----- Fragmento del texto
Al
parecer, desde siempre supimos que los dioses no nos hacen ni puñetero caso si
pretendemos llamar su atención con discursos ordinarios; vamos, que pasan olímpicamente
de nosotros cuando nos limitamos a conversar o a in-formar la realidad reduciéndola
a meros inventario y relato. Puede que desde siempre sospecháramos que les importamos
bien poco, si no nada, y por eso insistiéramos en agitar nuestra flaca humanidad
cantando y bailando para ellos. Lo cierto es que si atendemos al testimonio de quienes
han contactado con grupos humanos que permanecen en estado natural, o sea, al
margen de la historia, convendremos en que esta gente cree sobre-vivir porque baila
y canta para sus dioses. En tales grupos el jefe, el sacerdote, el mago, el maestro
de ceremonia, el director de escena, el coreógrafo, el poeta, el Kantor y el Director Chori Musici, suelen concurrir en un mismo sujeto: el que
posee la imaginación más poderosa y contrastada, el más capacitado interlocutor
frente a la divinidad. El nombre-compendio que mejor le viene a este ser
polivalente es el de Poeta. Y en esta ocasión me interesa enfatizar que el
Poeta no es sólo el clavero del imaginario colectivo, sino también, y necesariamente,
el responsable de los asuntos relacionados con la música y la danza en el grupo
donde vive y oficia.
La
necesidad de dotar a nuestra pulsión vital más pedestre: la biológica, de una otra
forma que mereciera ser conocida y reconocida por los dioses, nos hizo artistas,
músicos, bailadores… poetas. No bastó que nuestra respiración, nuestra presión
sanguínea, nuestro andar, y hasta nuestro fornicio estuvieran sometidos a un
ritmo y un tempo rigurosísimos; no
bastó que percibiéramos la realidad bajo el rigor de sus ritmos consonantes,
que fuéramos seres intrínsecamente musicales; hizo falta además que lo
hiciéramos notar dando forma musical al producto de nuestra imaginación:
cantando y bailando cuando pretendiéramos dirigirnos a los dioses para implorar
ayuda o clemencia. Si el cazador contaba
los accidentes y sus detalles a quienes no habían participado en la partida de
caza, el poeta cantaba a los
dioses sus plegarias y su gratitud. El
cazador podía equivocarse. El poeta no. La
imaginación no se equivoca nunca, porque la imaginación no tiene que confrontar
una imagen con la realidad objetiva, decía Bachelard.
La
poesía y la música fueron uña y carne, carne y uña en el nacimiento del hombre.
----------
----- Datos
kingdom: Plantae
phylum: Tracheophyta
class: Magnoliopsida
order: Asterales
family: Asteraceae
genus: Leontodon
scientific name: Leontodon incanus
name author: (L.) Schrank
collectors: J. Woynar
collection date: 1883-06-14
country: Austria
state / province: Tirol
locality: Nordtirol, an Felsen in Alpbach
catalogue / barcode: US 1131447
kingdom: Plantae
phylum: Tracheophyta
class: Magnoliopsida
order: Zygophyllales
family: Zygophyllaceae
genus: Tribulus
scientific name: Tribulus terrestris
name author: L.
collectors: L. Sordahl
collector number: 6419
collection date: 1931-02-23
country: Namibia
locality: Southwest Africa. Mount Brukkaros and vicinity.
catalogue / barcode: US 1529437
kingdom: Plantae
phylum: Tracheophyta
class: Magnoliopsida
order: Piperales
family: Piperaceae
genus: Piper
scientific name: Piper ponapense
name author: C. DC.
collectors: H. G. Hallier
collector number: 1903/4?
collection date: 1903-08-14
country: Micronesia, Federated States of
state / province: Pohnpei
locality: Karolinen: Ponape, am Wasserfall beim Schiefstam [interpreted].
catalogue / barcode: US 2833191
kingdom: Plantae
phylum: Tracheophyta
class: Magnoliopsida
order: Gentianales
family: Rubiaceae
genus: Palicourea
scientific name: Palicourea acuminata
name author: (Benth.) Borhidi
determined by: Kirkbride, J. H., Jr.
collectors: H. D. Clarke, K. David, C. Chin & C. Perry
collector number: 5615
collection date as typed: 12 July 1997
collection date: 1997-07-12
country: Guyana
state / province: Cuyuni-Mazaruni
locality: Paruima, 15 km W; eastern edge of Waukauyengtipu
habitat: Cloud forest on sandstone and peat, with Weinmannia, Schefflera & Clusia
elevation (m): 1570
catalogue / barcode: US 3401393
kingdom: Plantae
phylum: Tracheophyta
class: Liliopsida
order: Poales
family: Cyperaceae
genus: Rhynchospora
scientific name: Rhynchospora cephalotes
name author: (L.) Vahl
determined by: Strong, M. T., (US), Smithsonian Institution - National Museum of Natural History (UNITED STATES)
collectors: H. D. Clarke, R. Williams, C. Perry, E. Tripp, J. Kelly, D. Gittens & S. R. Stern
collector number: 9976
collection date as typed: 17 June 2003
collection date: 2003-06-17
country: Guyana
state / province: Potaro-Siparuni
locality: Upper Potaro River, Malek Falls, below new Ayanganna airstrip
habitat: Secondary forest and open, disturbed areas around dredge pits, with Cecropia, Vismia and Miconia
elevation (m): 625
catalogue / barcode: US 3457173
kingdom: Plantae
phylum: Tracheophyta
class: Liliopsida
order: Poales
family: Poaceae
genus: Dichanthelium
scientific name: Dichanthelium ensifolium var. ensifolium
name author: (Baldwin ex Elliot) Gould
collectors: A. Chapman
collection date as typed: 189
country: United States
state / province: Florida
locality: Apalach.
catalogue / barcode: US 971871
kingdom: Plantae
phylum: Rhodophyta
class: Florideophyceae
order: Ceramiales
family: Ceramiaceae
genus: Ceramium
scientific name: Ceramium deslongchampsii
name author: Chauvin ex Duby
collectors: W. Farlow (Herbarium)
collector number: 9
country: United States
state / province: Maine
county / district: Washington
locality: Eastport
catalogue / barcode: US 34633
----------
**Ejercicios**
A: Enumera las funciones corporales que, según el texto sobre la poesía y la música, están sometidas a un ritmo y un tempo rigurosísimos.
B: Prolonga el texto sobre la poesía y la música a partir de su última frase.
Los ítems son un material independiente del texto sobre la poesía y la música.

**Soluciones**
A: La respiración, la presión sanguínea, el andar y el fornicio.

B:
Y hasta el siglo XIX, que yo sepa, nadie se propuso mutilarlas, enfrentarlas en
dirección a un divorcio imposible. Juntas, la poesía y la música llegaron hasta
nosotros atravesando vicisitudes matemáticas, geométricas, filosóficas… Juntas,
cargaron con la metafísica, el teatro, la mitología, la historia, la teología, la
retórica… La poesía y la música fueron hasta hace muy poco, sencillamente,
inseparables; sobrevolaron la imaginación y la razón del hombre en sus cumbres
más altas. ¿Fue Pitágoras un poeta? ¿Lo fue Heráclito? ¿Lo fue, a su pesar,
Platón? ¿Lo fueron Heródoto, Esquilo, Boecio y Ortega…? Sí a todo. ¿Sigue
siendo hoy la poesía música y canto? Pues claro, aunque algunos “poetas”
novísimos lo ignoren. Qué pena. ¿Serán la reencarnación de la juventud gramaticanda que señalaba Lope? ¿Constituirán la
avanzadilla del imago maquinal que nos vocea?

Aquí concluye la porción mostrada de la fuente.